Chris Galvin has found a decidedly poetic way to describe a disease that is the furthest thing from beautiful. The condition took his father’s life and, Galvin always knew, threatened him as well.//
“It’s kind of like the storm that’s sitting out on the horizon that you know one day will come to shore on your beach,” says Galvin, 37. “It’s something I’ve thought about my whole life and have always had an adequate amount of fear about.”

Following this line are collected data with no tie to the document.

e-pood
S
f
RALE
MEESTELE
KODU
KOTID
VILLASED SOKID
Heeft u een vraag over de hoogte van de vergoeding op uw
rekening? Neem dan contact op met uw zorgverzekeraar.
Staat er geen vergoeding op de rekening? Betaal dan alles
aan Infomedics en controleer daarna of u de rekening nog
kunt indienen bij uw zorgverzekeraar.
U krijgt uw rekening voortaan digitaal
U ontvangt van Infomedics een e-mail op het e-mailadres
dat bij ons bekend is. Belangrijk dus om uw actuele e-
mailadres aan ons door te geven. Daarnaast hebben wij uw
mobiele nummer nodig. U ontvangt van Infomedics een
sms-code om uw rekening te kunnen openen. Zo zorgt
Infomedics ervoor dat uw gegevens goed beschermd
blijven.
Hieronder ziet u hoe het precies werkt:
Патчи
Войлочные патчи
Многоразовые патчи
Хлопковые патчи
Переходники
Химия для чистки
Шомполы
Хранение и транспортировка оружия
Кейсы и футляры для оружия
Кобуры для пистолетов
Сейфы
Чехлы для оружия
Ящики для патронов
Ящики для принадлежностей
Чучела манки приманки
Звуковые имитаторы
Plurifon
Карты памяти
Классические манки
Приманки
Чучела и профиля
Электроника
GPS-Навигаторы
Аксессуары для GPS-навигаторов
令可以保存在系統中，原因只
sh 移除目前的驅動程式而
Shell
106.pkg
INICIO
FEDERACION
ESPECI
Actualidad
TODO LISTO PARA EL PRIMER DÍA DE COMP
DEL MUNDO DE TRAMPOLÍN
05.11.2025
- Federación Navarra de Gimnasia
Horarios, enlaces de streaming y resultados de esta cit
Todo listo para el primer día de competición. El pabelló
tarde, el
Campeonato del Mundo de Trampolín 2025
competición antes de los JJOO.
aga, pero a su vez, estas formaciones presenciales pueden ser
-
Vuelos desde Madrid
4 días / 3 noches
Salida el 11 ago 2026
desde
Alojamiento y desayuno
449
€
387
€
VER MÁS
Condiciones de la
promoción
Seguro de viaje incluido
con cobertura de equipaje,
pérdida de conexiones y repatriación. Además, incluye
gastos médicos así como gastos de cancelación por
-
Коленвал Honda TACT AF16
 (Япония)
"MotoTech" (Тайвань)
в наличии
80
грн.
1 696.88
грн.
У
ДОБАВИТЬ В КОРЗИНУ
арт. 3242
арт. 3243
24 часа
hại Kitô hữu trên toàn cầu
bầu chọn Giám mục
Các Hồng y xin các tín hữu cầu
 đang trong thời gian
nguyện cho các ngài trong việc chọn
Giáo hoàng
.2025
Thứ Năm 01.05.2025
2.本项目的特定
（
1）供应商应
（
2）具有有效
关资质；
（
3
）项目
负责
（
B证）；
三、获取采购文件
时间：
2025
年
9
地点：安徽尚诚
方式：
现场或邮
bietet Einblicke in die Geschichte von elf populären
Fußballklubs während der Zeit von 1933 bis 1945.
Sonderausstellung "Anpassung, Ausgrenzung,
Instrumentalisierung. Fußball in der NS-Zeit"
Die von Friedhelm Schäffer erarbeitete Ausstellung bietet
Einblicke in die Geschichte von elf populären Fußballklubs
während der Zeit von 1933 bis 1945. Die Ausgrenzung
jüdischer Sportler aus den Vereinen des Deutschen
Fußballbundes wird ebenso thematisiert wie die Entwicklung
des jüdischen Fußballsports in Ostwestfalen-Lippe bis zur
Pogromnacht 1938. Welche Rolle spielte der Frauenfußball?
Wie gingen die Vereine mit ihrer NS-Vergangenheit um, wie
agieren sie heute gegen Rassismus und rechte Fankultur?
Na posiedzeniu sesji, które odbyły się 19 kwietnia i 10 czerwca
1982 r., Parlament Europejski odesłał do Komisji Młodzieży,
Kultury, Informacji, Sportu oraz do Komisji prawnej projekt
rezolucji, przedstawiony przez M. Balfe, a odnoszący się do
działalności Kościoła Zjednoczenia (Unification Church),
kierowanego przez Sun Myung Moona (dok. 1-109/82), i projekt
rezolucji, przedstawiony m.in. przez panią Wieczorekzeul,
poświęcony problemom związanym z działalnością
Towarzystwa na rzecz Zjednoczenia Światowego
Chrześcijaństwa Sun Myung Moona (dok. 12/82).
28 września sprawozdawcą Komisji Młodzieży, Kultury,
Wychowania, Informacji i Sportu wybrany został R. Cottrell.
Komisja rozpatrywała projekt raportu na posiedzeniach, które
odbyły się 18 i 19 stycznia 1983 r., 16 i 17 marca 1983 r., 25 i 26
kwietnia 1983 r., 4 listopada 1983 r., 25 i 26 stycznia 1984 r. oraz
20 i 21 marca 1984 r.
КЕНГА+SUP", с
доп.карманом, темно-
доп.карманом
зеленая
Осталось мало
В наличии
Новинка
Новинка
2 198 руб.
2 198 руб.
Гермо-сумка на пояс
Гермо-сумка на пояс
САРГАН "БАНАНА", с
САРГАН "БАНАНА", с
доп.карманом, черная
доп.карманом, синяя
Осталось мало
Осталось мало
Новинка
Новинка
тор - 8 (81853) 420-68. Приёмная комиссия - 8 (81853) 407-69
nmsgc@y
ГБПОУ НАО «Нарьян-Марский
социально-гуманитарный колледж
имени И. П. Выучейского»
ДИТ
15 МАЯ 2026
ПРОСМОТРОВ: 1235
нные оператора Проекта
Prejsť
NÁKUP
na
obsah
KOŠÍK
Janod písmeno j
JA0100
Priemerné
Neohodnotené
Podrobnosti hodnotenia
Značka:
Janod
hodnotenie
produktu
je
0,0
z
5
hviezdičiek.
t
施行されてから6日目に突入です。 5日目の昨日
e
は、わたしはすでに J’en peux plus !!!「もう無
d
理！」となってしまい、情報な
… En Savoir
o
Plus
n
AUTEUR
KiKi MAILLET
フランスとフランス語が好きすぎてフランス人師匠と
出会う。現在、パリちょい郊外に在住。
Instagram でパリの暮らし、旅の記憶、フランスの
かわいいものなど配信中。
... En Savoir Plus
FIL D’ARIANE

His fears were realized last year, when he was diagnosed with idiopathic pulmonary fibrosis (IPF), a progressive scarring of the lungs in which patients’ lung function declines and they develop shortness of breath with minimal activity, and even at rest during the late stages of the disease. There is no cure; IPF took the lives of Galvin’s father (at age 45), an uncle, an aunt and a grandmother, and about 40,000 lives a year in the United States. His own diagnosis in January 2005, Galvin says, was devastating.
Yet he and his family maintain some hope for the future. They have started an initiative called Quest for Breath to help support IPF research, which includes an annual event to raise money for the fund named for their father, the Martin Edward Galvin Fund for Idiopathic Pulmonary Fibrosis Research at the University of Michigan Health System.
“Because this disease has no cure, it’s very important, especially when the government is funding less research, to pour efforts into raising money to jumpstart this research,” says Galvin, of Troy, Mich. “My family and I decided to become very involved with the University of Michigan in helping to raise funds for research, but also to help develop a community where awareness could be spread about the disease.”
He notes that the University of Michigan is doing important research about the disease that he and his family hope will lead to major breakthroughs in the future.